The Company may also redeem all or any portion of the 2026 Convertible Notes after February 20, 2024 if the last reported sale price of the Company’s common stock has been at least 130% of the conversion price then in effect for at least 20 trading days during any 30 consecutive trading day period ending on, and including, the trading day immediately preceding the date on which the Company provides notice of redemption at a redemption price equal to 100% of the principal amount of the 2026 Convertible Notes to be redeemed, plus accrued and unpaid interest to, but excluding, the redemption date.
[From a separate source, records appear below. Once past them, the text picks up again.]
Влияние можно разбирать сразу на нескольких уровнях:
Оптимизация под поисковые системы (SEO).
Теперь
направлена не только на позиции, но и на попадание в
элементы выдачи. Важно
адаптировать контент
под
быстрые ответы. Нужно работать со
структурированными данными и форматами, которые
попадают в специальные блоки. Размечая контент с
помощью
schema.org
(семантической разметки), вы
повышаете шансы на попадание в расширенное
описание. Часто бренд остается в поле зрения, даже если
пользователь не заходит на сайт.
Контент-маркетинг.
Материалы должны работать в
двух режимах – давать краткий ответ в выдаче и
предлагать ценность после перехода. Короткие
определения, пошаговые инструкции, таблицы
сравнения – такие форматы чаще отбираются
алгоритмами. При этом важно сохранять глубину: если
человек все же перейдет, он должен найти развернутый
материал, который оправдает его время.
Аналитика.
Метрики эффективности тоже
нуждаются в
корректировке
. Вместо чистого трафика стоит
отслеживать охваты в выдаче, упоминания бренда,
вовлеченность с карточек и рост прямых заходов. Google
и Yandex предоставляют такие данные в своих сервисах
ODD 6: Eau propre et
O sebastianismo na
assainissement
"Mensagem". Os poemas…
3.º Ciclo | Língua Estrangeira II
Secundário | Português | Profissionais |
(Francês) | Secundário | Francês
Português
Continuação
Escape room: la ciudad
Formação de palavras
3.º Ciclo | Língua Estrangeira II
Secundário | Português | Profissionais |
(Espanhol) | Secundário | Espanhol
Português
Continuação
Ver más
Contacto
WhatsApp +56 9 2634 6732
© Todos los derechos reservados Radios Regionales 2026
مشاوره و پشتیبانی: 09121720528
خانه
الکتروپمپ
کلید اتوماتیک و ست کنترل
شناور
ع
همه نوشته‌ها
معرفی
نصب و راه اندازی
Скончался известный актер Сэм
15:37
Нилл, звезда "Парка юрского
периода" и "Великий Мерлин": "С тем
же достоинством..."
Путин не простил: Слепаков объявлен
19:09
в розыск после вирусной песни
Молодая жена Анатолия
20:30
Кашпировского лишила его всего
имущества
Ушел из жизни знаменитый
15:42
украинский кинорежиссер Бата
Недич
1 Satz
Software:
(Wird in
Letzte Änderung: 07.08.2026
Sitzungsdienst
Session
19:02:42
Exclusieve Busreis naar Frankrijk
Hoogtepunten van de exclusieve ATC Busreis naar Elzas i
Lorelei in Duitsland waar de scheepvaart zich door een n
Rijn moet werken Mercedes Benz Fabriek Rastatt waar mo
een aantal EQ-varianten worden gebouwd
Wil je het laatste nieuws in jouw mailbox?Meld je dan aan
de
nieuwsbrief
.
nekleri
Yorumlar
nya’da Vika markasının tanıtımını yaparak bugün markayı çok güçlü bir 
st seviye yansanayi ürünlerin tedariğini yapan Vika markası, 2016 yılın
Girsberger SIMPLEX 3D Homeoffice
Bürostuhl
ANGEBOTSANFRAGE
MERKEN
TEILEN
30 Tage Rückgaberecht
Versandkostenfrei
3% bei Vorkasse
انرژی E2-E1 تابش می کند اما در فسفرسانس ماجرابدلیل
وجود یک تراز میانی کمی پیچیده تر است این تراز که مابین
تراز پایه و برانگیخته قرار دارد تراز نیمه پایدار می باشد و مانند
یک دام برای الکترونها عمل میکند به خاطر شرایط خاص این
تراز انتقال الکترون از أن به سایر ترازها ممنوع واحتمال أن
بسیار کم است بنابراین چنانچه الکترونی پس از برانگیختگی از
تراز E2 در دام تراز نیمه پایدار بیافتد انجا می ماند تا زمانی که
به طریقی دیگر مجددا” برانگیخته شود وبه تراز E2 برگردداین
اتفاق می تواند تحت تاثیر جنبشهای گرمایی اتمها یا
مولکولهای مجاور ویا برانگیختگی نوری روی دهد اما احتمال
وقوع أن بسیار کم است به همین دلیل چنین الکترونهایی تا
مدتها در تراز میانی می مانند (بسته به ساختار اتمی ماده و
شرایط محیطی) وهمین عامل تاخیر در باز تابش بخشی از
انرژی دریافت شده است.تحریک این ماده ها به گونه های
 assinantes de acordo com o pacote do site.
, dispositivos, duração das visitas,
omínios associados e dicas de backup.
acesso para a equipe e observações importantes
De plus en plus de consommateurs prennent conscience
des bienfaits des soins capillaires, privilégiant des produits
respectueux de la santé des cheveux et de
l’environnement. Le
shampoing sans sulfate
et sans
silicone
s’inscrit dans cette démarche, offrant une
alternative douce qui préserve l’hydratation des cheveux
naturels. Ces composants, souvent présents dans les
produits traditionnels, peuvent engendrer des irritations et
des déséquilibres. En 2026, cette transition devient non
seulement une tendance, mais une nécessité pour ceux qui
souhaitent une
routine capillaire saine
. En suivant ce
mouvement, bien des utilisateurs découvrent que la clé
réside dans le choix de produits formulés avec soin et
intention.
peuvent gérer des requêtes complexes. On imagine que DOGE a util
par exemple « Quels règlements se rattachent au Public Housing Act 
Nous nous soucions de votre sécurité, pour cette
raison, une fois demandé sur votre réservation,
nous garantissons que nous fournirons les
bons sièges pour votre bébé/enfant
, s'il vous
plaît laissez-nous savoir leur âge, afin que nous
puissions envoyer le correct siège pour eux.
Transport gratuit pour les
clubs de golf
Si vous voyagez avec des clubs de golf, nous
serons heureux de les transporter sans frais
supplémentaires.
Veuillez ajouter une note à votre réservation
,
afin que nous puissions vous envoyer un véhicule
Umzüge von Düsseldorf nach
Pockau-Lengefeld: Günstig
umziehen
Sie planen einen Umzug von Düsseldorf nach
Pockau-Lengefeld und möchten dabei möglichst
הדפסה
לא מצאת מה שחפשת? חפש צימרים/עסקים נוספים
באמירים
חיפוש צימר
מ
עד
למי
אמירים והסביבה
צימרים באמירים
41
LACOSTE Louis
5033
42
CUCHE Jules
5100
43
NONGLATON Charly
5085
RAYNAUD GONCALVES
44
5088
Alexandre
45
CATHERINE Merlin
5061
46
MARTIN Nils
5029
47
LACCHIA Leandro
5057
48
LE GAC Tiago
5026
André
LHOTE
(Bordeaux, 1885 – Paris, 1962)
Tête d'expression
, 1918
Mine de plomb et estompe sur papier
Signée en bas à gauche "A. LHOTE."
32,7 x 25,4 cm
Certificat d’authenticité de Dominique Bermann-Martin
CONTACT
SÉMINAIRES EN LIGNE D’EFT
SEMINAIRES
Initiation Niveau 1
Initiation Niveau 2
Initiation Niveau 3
Upon conversion, the Company can elect to deliver cash or shares or a combination of cash or shares.

 

Previously, the Company accounted for the 2026 Convertible Notes using a cash conversion model. In accordance with ASC 470-20, the Company used an effective interest rate of 8.67% to estimate the fair value of the debt instrument, excluding the equity conversion feature, and recognized a debt discount of $90.9 million (representing the difference between the fair value and the net proceeds) with a corresponding increase to additional paid in capital. The underwriting discount and offering expenses totaling $13.1 million were allocated between the debt and equity issuance costs in proportion to the allocation of the liability and equity components of the 2026 Convertible Notes. Accordingly, equity issuance costs of $3.0 million were recorded as an offset to additional paid-in capital and total debt issuance costs of $10.1 million were recorded on the issuance date and are reflected in the condensed consolidated balance sheet as a direct deduction from the carrying value of the associated debt liability. The debt discount and debt issuance costs were being amortized through February 15, 2026, as amortization of debt discount on the accompanying condensed consolidated statement of operations and comprehensive loss.

 

 

fuboTV Inc.

Notes to the Condensed Consolidated Financial Statements

(Unaudited)

 

As discussed in Note 3, the Company adopted ASU 2020-06 and the portion of the debt discount allocated to equity was reclassified to long-term debt. The remaining unamortized debt issuance costs will be amortized as non-cash interest expenses through the scheduled maturity of the 2026 Convertible Notes.

 

During the three months ended March 31, 2022, the Company paid $6.5 million of interest expense in connection with the 2026 Convertible Notes and recorded amortization expense of $0.6 million included in amortization of debt discount in the condensed consolidated statements of operations. The fair value (Level 2) of the 2026 Convertible Notes was $271.1 million.

 

Note payable

 

The Company has recognized, through the consolidation of its subsidiary Evolution AI Corporation (“EAI”), a $2.7 million note payable bearing interest at the rate of 10% per annum that was due on October 1, 2018 (“CAM Digital Note”). The cumulative accrued interest on the CAM Digital Note amounts to $2.5 million. The CAM Digital Note is currently in a default condition due to non-payment of principal and interest. The Company is in negotiation with such holders to resolve the matter. The outstanding balance as of March 31, 2022, including interest and penalties, is $5.2 million and is included in notes payable on the accompanying condensed consolidated balance sheet.

 

Other

 

The Company assumed, through the consolidation of its subsidiary EAI, a $30,000 note payable due to a relative of the former Chief Executive Officer, John Textor bearing interest at the rate of 4% per annum. As of March 31, 2022, the principal balance and accrued interest totaled approximately $36,000.

 

The Company assumed through the acquisition of Molotov, $3.7 million in notes bearing interest rates between 0.25% - 2.25% per annum. As of March 31, 2022, the principal balance and accrued interest totaled approximately $3.6 million.